Os servidores devem ser devidamente remunerados. Eles não têm culpa pela crise e pelos erros de sucessivas gestões. Mas a realidade atual aponta para a austeridade. Nem mesmo a folha atual será paga em dia daqui para a frente.
Dois fatos ajudam a entender como uma decisão tão esdrúxula e inaceitável pode ter sido levada adiante por quem foi eleito justamente para defender os interesses da comunidade. Um deles é a tentativa, em todos os sentidos equivocada, de enviar um recado ao prefeito Nelson Marchezan, que reduziu o espaço para indicações políticas e para o toma lá da cá na formação de sua equipe de governo. O segundo aspecto é a sucumbência à pressão de corporações que, mesmo influentes, não representam o pensamento da maioria da sociedade, mas fazem um barulho, na maioria das vezes, ensurdecedor.
A questão concreta é que, na origem, a iniciativa do Executivo tinha por objetivo permitir uma gratificação para servidores públicos de quaisquer poderes convidados a exercer a função de secretário estadual. O objetivo pode até ser contestado também em consequência do momento difícil enfrentado pelo município, mas é justificável e de impacto mínimo nas despesas: atrair gestores qualificados. Hoje, ao serem deslocados para o primeiro escalão no município, esses funcionários acabam tendo os ganhos reduzidos. Ao alterar o projeto, a Câmara impôs uma sinuca de bico ao prefeito, que ficou sem saída: se vetar, veta tudo, inclusive o que ele mesmo propôs.
O aspecto mais difícil de entender é que, enquanto vereadores de oposição disseram não à brecha para equiparar salários de servidores municipais aos subsídios de desembargadores, praticamente toda a base de apoio ao prefeito posicionou-se favorável. Não há lógica nessa atitude, a não ser a da política antiga e desgastada. Um gol contra no momento em que os políticos deveriam se esforçar para reduzir seus níveis de descrédito generalizado.

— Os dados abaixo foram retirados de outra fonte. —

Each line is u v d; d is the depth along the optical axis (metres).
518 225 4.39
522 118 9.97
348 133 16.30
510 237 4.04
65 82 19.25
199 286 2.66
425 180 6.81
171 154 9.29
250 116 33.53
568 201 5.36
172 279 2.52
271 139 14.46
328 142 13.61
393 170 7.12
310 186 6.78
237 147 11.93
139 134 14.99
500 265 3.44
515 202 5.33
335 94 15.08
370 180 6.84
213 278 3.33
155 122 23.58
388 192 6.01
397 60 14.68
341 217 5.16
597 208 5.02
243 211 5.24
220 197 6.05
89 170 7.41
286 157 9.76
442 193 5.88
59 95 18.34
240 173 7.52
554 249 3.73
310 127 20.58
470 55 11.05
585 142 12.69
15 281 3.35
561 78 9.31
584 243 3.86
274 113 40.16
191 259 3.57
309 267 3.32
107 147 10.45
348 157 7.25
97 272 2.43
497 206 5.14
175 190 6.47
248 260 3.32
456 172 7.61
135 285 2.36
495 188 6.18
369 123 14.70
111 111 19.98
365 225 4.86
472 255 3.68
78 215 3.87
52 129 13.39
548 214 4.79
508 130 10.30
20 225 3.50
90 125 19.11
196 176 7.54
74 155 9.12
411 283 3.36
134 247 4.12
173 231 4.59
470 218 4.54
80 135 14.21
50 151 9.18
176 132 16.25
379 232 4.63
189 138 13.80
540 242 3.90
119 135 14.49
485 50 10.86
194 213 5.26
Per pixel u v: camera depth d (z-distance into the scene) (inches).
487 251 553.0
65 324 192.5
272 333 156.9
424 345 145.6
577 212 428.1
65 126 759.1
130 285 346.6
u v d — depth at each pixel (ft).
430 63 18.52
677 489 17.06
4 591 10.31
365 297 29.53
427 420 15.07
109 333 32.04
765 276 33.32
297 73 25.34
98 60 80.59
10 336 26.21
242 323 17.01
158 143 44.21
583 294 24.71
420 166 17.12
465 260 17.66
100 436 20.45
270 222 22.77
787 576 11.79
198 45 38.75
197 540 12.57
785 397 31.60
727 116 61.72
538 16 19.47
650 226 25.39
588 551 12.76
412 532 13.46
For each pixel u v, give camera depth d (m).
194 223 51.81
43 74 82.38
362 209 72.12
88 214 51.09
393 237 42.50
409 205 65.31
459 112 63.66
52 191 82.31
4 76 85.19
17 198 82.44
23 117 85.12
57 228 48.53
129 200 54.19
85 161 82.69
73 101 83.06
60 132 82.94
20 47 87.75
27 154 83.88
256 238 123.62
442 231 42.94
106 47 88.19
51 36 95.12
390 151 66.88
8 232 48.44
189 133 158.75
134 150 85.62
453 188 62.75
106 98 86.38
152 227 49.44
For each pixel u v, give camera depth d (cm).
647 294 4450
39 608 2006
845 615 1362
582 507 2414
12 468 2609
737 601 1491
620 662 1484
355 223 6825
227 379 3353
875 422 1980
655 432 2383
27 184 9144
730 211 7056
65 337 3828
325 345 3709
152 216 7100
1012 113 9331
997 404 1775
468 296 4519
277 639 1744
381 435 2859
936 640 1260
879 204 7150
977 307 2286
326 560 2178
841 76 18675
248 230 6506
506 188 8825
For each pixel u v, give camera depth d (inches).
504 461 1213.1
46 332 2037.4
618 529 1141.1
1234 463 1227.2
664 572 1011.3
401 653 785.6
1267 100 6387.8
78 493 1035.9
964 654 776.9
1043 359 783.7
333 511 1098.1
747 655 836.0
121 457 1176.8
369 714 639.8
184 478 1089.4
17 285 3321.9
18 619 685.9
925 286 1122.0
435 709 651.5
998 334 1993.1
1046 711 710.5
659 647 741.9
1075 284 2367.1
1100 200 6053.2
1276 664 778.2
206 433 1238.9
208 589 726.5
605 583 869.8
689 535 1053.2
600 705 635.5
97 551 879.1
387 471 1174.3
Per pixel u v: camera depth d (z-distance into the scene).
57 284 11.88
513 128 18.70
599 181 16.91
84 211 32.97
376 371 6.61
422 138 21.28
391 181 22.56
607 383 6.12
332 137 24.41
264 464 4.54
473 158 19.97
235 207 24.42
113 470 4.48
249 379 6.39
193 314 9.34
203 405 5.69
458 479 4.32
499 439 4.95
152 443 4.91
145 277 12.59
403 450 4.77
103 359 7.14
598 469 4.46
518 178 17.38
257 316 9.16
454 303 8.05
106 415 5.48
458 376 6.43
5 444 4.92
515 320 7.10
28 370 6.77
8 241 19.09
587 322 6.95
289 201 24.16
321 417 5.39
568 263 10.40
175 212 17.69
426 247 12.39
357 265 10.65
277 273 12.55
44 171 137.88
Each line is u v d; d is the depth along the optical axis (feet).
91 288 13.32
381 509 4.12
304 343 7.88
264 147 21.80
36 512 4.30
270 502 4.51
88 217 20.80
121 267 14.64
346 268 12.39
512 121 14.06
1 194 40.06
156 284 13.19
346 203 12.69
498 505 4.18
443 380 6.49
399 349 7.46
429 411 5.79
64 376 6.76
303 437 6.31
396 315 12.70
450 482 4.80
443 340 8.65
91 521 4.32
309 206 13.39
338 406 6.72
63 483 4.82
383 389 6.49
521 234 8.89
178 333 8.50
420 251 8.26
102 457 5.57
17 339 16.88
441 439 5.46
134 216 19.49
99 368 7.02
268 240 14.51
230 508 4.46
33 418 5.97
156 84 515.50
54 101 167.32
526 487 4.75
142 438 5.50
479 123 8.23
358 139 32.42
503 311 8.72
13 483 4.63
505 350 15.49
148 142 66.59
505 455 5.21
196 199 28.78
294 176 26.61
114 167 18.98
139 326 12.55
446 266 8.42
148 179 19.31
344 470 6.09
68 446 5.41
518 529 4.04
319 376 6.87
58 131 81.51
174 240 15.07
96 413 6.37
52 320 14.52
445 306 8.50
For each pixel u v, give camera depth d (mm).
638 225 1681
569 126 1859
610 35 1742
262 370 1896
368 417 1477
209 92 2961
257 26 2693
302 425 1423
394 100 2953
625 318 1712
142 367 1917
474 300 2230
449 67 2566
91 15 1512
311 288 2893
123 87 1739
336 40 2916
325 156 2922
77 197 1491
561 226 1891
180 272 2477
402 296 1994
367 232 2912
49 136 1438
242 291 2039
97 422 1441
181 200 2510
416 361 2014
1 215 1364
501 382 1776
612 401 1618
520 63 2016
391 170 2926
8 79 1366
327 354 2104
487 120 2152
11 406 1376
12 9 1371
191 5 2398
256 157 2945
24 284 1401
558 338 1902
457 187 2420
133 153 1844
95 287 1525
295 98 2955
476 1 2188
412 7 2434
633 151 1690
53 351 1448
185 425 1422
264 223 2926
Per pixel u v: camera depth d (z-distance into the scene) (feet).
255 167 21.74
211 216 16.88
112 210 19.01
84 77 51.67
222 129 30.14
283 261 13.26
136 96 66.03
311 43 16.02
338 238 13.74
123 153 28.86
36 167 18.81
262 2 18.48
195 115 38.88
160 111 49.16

Quando vereadores ousam elevar o teto dos servidores da Capital num momento destes, é porque não se deram conta de que o padrão da política está mudando. O Brasil não aguenta mais demagogia e apetite por cargos públicos, a qualquer preço. O novo país que está emergindo passa longe de represálias políticas pagas com o dinheiro do contribuinte e do medo da gritaria de poucos.